The Canadian-born and Los Angeles-based composer has prowess in both analog and digital mediums, and has centered her practice around the push and play between the two. A dazzling performer and arranger whether behind a pipe organ or a paired down synth setup, Davachi has written wondrous music largely edited down from hours of home recording. Her records are largely about the art of making, whatever instruments at her disposal often inform the intent before she shapes them into tangible statements of purpose. They also are largely about Davachi as a musician: Recurring motifs and approaches appear across her body of work. While some of that comes naturally to modern classical music, it's clear that there is intention behind these moves. Her latest LP entitled Two Sisters continues this practice to great effect.

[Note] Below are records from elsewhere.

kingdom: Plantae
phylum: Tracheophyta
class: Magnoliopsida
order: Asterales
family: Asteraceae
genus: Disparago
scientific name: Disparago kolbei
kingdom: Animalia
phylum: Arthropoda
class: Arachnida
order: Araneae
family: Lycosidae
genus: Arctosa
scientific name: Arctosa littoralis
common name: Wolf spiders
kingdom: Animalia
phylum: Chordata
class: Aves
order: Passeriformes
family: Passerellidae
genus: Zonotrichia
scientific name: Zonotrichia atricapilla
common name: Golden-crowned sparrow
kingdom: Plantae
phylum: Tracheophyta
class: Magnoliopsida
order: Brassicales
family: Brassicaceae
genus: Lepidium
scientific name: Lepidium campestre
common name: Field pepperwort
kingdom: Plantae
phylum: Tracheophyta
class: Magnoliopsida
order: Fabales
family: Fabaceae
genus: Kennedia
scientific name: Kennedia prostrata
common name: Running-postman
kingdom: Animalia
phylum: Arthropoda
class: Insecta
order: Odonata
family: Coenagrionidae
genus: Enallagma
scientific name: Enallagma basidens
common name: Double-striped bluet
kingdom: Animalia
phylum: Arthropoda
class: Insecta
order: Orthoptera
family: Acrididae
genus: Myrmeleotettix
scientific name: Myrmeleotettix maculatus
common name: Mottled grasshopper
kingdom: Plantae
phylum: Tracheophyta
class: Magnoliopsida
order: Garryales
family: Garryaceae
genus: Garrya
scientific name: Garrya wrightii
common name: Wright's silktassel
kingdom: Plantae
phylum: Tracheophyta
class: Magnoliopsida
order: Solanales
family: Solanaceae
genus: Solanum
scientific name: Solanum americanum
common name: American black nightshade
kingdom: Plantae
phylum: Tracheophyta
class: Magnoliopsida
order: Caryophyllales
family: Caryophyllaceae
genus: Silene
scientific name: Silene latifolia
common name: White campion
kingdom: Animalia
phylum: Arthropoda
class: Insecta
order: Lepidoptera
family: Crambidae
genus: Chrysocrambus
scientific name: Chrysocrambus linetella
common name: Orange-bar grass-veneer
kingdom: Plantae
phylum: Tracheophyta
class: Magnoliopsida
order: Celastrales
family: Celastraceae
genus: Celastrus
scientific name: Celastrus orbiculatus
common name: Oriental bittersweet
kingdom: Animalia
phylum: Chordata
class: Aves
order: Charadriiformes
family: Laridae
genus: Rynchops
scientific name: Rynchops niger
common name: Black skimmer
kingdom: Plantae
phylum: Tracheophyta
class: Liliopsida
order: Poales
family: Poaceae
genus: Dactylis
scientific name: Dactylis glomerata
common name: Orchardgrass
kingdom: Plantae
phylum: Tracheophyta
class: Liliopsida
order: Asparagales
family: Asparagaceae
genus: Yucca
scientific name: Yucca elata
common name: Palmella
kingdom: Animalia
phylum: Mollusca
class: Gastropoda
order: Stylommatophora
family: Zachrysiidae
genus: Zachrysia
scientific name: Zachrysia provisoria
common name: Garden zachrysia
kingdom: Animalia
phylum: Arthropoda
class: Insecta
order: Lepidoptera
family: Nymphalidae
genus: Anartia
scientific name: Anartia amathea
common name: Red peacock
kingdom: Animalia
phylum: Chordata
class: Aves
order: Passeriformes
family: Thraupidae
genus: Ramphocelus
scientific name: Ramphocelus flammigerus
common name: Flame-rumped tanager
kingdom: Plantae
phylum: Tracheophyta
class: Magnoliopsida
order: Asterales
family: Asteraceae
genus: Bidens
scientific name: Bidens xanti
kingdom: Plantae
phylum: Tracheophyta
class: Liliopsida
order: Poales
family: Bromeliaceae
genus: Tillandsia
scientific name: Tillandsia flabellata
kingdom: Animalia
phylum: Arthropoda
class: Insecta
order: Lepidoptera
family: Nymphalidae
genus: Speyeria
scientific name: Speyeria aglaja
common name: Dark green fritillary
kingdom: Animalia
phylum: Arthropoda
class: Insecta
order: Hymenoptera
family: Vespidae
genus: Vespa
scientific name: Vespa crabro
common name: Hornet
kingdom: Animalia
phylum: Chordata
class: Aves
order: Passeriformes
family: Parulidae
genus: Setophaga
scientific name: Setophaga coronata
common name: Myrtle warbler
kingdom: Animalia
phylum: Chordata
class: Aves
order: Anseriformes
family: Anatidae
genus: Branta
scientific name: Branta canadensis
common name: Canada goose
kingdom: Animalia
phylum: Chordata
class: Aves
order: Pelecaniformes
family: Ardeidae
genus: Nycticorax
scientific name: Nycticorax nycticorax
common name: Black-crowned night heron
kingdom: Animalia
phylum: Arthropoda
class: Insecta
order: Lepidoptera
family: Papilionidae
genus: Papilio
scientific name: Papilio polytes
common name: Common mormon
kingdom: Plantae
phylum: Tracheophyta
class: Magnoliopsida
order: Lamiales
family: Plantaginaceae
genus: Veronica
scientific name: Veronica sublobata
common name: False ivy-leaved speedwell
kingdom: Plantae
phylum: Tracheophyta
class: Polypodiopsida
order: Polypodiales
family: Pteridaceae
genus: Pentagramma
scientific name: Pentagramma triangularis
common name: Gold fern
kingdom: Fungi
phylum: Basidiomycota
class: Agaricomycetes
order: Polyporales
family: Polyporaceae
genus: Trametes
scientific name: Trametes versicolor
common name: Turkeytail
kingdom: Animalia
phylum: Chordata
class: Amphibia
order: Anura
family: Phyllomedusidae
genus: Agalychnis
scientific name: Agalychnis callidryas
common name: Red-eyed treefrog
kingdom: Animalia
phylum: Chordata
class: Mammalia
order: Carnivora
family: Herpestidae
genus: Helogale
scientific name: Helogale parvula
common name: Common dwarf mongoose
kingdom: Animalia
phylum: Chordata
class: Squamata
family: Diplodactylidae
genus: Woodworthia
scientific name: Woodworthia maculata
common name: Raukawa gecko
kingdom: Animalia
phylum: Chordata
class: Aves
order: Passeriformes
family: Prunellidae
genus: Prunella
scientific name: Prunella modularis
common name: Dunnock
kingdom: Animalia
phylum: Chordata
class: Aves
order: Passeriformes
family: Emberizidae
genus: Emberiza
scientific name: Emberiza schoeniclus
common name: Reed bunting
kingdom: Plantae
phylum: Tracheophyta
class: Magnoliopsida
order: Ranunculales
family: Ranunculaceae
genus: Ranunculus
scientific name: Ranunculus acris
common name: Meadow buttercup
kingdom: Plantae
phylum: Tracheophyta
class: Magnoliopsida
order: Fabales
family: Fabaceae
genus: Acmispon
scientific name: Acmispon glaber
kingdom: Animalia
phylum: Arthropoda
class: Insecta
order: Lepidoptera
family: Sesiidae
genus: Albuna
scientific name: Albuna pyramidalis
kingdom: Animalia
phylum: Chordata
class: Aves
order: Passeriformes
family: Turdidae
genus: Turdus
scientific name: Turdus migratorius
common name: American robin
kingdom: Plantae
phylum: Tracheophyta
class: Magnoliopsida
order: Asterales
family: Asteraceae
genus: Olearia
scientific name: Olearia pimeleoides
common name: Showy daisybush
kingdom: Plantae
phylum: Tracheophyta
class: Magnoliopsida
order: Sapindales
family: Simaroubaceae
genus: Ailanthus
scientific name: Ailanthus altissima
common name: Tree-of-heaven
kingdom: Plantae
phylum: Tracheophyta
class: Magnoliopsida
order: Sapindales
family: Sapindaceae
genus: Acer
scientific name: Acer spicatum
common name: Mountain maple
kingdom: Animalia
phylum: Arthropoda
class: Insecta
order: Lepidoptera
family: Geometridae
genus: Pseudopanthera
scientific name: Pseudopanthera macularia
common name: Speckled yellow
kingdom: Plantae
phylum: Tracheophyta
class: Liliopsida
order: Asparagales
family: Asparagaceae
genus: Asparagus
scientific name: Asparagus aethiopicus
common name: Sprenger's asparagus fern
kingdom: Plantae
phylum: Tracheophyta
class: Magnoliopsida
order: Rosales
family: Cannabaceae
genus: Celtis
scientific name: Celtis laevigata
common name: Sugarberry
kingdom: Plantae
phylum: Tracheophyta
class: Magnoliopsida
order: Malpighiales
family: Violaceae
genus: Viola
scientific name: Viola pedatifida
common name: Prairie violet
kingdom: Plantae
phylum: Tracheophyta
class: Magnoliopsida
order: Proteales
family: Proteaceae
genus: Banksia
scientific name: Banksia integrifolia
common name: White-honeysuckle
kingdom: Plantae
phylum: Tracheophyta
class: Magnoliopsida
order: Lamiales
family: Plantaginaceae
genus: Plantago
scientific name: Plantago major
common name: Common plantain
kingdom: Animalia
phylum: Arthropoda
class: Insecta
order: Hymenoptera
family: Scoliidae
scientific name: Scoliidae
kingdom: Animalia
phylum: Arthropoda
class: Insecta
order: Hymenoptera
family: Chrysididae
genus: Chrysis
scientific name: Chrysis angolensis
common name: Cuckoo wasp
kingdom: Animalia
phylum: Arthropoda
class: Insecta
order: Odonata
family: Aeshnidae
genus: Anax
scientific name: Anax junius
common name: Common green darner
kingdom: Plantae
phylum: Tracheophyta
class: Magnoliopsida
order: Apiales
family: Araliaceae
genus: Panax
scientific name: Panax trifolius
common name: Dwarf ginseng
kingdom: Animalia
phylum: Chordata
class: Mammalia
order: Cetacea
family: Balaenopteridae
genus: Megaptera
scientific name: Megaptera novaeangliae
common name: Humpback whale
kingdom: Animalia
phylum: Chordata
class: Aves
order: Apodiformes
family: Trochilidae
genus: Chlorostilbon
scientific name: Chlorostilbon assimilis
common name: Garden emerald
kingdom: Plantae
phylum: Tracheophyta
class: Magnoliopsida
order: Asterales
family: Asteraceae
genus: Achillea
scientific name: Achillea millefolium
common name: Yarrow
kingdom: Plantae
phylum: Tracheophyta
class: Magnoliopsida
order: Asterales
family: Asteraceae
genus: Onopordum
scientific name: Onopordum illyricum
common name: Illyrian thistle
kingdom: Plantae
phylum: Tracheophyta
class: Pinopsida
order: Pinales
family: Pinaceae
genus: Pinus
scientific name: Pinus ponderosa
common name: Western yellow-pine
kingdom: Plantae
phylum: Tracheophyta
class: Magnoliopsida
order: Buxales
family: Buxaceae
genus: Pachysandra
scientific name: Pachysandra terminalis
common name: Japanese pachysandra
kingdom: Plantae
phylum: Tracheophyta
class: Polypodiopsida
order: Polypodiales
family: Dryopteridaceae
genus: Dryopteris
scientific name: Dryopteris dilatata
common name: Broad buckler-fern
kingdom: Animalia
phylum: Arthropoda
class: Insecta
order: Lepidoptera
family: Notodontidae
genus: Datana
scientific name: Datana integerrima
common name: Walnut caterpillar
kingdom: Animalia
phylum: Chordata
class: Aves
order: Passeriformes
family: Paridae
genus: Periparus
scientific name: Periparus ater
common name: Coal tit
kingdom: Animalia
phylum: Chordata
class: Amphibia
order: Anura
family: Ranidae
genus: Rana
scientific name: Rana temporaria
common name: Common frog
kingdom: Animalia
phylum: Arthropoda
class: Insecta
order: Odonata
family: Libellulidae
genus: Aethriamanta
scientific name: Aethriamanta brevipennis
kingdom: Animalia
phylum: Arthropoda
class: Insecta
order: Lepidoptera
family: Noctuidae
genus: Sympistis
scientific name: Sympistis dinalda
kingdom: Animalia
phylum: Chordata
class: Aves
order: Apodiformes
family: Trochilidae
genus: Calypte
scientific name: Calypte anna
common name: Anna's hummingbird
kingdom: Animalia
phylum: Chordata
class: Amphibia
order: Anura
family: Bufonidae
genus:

Sarah Davachi is an artist that understands the power of conceptual thinking. The title is borrowed from dialogue in the 1981 film Possession in which Isabelle Adjani’s character describes her psychological state as being a battle between “two sisters of faith and chance.” The events and themes of Possession are governed by a similar binary. While not directly inspired by the content of the film itself, Davachi applies a like-minded intention in two fold with the instrumentation and sequencing. The album starts and ends with nearly identical bell phrasing, while the tracks between the bookends deal with mirrored organ, string and chamber pieces. While undoubtedly meant to be referential to the film, these sonic ideals are also a reflection of Sarah Davachi’s natural and intensive progression as a musician.
Far from a concept album in the traditional sense, Two Sisters is instead another demarcation of her continued mastery of composition, albeit one intertwined with a movie that speaks a kindred language.